L'HISTOIRE DE SOULEYMANE © UNITÉ

Après Hope et Camille, Boris Lojkine propose une nouvelle fiction sociale, cette fois au cœur des rues parisiennes. Ces rues, Souleymane les sillonne à vélo puisqu’il est livreur. Silhouettes si familières et dont on ignore pourtant tout, ces travailleurs se voient réattribuer une identité et une trajectoire dans L’histoire de Souleymane, présenté au Certain Regard.

 

Comment vous est apparue l’idée de ce film ?

Pendant le confinement, les rues se sont vidées et tout d’un coup on ne voyait plus qu’eux. C’est devenu une évidence : c’était l’un de ces livreurs à vélo qui sillonnent la ville avec leurs sacs siglés de l’application pour laquelle ils travaillent. Après Hope, beaucoup de gens m’ont demandé si je ne voulais pas écrire la suite et raconter le sort qui leur serait réservé en France. Je me suis demandé : et si je filmais Paris comme une ville étrangère dont on ne connaîtrait pas les codes ? L’autre dans le film, c’est nous. Avec Aline Dalbis, la directrice de casting, j’ai rencontré des livreurs qui m’ont raconté les coulisses de leur travail. Dans tous leurs récits, la question des papiers avait une place à part. Le film raconte les deux jours qui précèdent l’entretien de demande d’asile.

 

« Les comédiens non professionnels (…) viennent avec ce qu’ils sont, porteurs de leur monde. À moi de savoir accueillir leur singularité. »

– Boris Lojkine

 

Comment avez-vous abordé le tournage ?

J’ai imposé une équipe ultra-réduite. La plupart du temps nous n’étions que cinq ou six au plateau. Pas d’éclairage. Pas de camions. Pas de cantine. Je voulais me débarrasser de toute la lourdeur d’un tournage traditionnel. Les scènes de vélo sont filmées à partir d’autres vélos. C’était la seule solution pour se glisser dans la circulation.

 

Comment avez-vous choisi votre protagoniste ? 

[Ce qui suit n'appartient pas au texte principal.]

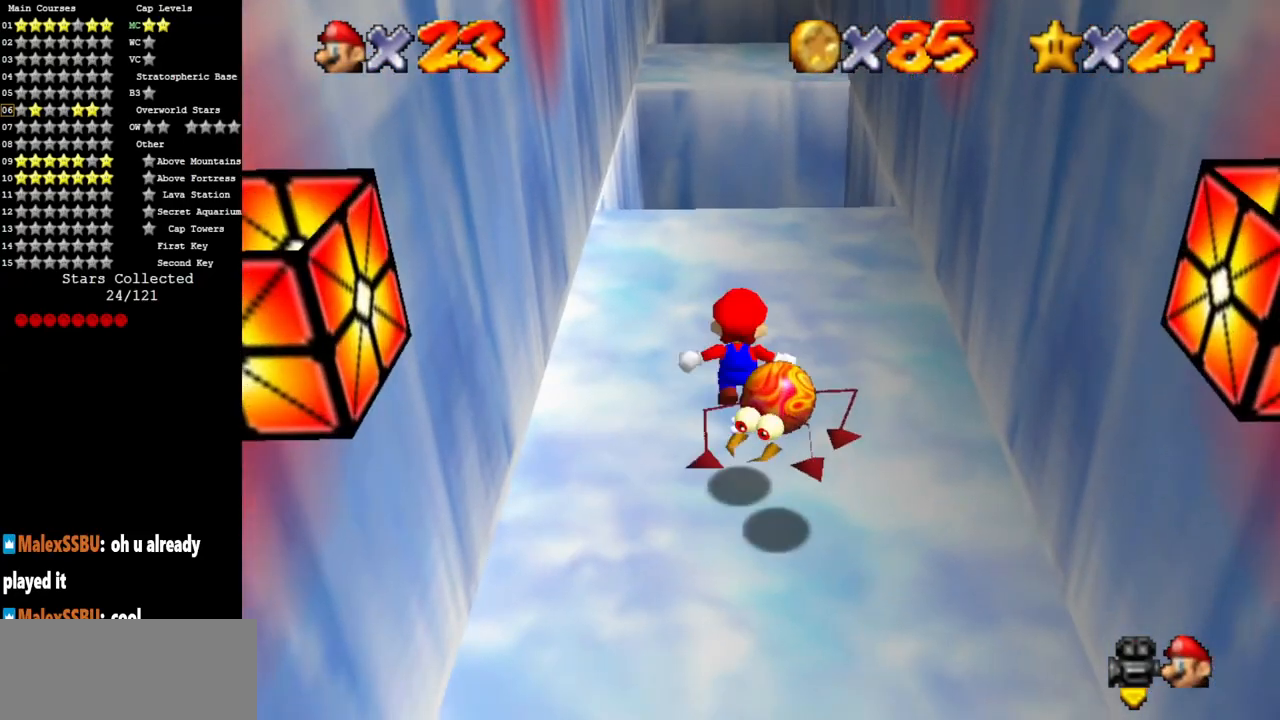
{"buttons": [], "left_stick": "center", "events": [[33, "A", "up"], [183, "left_stick", "down-right"], [383, "left_stick", "center"]]}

Nous avons fait un long casting sauvage, avons arpenté les rues de Paris à la rencontre des livreurs. C’est finalement à Amiens que nous avons rencontré Abou Sangare, arrivé en France sept ans auparavant. L’intensité de sa présence à la caméra nous a d’emblée saisie. C’était lui. Dans la vie, il est mécanicien, pas livreur. Pendant plusieurs semaines, il a fait de la livraison, pour se familiariser avec les gestes quotidiens, le vélo, le téléphone, l’appli… Peu à peu il est entré dans le rôle. C’est ce que j’aime dans le travail avec les comédiens non professionnels : ils viennent avec ce qu’ils sont, porteurs de leur monde. A moi de savoir accueillir leur singularité.

 

Quel message souhaitez-vous faire passer à travers ce film

J’ai choisi de raconter l’histoire d’un homme qui a décidé de mentir. Je ne voulais pas faire un récit trop exemplaire, montrant un bon gars aux prises avec une vilaine politique migratoire. C’est trop facile et cela ne fait pas réfléchir. Je préfère poser des questions aux spectateurs : Souleymane mérite-t-il de rester en France ? Faut-il lui donner l’asile ? D’après vous, est-ce qu’il en a le droit ?

 

Pouvez-vous nous parler de votre prochain projet

Je travaille actuellement à l’écriture d’une série qui se passe en Amazonie brésilienne dans les années 1980-90. Librement inspirée d’une histoire vraie, la série se concentre autour des conflits pour un petit territoire et de la survie d’un indigène isolé, dernier survivant de son peuple, celui qu’on a surnommé « l’indien au trou ».